Required work -> For every record below, repeat the text exactly and pass over any image.

*** Given data Section Begins ***

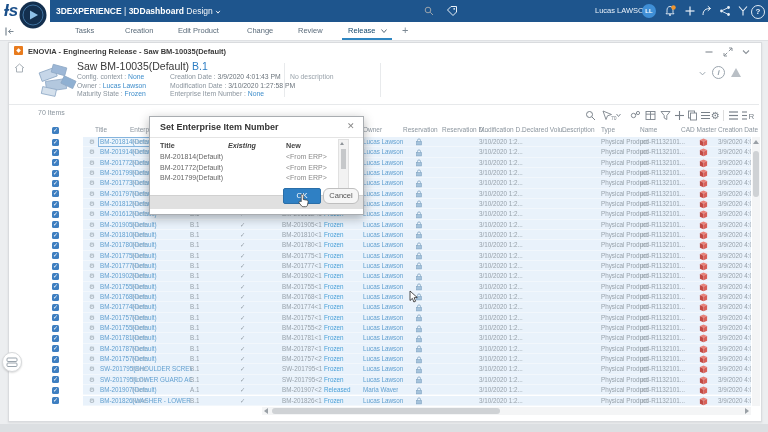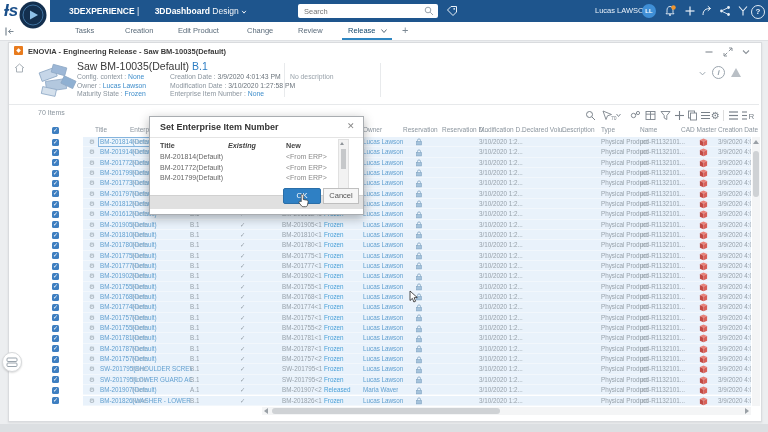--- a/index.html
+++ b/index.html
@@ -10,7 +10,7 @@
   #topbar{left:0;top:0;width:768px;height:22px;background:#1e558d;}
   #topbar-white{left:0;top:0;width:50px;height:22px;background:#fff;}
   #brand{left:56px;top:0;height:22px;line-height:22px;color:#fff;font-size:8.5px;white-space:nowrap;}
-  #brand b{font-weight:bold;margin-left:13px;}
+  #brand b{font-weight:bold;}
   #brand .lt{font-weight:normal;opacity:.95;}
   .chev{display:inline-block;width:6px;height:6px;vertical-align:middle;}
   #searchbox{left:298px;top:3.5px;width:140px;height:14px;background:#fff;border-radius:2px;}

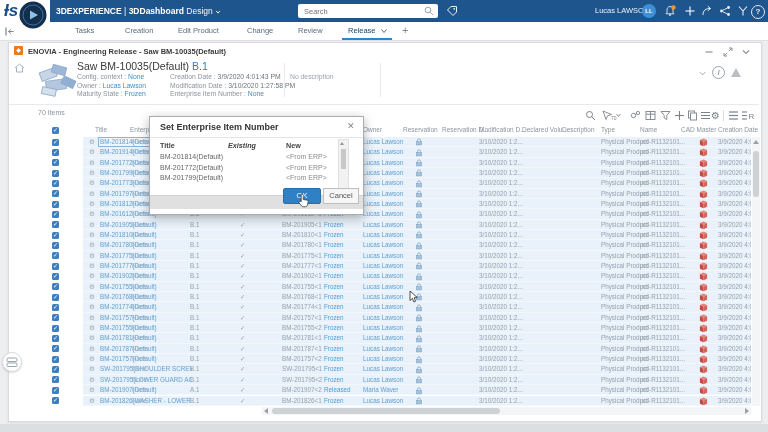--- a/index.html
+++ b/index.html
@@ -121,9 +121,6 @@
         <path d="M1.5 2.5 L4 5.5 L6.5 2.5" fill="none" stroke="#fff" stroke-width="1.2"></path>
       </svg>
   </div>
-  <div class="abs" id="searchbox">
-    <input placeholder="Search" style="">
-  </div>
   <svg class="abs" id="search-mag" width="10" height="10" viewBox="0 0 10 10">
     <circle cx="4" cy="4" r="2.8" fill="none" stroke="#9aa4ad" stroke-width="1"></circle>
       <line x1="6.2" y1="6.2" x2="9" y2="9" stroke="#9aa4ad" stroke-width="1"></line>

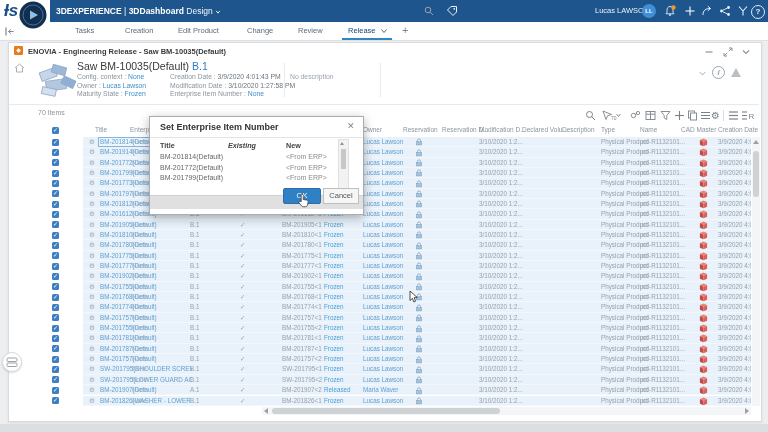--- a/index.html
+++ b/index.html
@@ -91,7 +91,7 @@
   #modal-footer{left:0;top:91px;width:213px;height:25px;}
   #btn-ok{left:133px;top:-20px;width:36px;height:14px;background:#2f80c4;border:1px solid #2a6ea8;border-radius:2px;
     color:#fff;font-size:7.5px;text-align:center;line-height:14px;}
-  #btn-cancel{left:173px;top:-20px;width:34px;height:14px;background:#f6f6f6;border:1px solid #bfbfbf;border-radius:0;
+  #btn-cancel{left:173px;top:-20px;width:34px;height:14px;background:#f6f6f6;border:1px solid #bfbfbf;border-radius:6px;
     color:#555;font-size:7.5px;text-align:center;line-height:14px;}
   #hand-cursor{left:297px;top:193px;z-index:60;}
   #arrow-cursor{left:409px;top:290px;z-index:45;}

*** Given data Section Ends ***

Reply to the exercise ->
--- a/index.html
+++ b/index.html
@@ -10,7 +10,7 @@
   #topbar{left:0;top:0;width:768px;height:22px;background:#1e558d;}
   #topbar-white{left:0;top:0;width:50px;height:22px;background:#fff;}
   #brand{left:56px;top:0;height:22px;line-height:22px;color:#fff;font-size:8.5px;white-space:nowrap;}
-  #brand b{font-weight:bold;margin-left:13px;}
+  #brand b{font-weight:bold;}
   #brand .lt{font-weight:normal;opacity:.95;}
   .chev{display:inline-block;width:6px;height:6px;vertical-align:middle;}
   #searchbox{left:298px;top:3.5px;width:140px;height:14px;background:#fff;border-radius:2px;}

--- a/index.html
+++ b/index.html
@@ -121,9 +121,6 @@
         <path d="M1.5 2.5 L4 5.5 L6.5 2.5" fill="none" stroke="#fff" stroke-width="1.2"></path>
       </svg>
   </div>
-  <div class="abs" id="searchbox">
-    <input placeholder="Search" style="">
-  </div>
   <svg class="abs" id="search-mag" width="10" height="10" viewBox="0 0 10 10">
     <circle cx="4" cy="4" r="2.8" fill="none" stroke="#9aa4ad" stroke-width="1"></circle>
       <line x1="6.2" y1="6.2" x2="9" y2="9" stroke="#9aa4ad" stroke-width="1"></line>

--- a/index.html
+++ b/index.html
@@ -91,7 +91,7 @@
   #modal-footer{left:0;top:91px;width:213px;height:25px;}
   #btn-ok{left:133px;top:-20px;width:36px;height:14px;background:#2f80c4;border:1px solid #2a6ea8;border-radius:2px;
     color:#fff;font-size:7.5px;text-align:center;line-height:14px;}
-  #btn-cancel{left:173px;top:-20px;width:34px;height:14px;background:#f6f6f6;border:1px solid #bfbfbf;border-radius:0;
+  #btn-cancel{left:173px;top:-20px;width:34px;height:14px;background:#f6f6f6;border:1px solid #bfbfbf;border-radius:6px;
     color:#555;font-size:7.5px;text-align:center;line-height:14px;}
   #hand-cursor{left:297px;top:193px;z-index:60;}
   #arrow-cursor{left:409px;top:290px;z-index:45;}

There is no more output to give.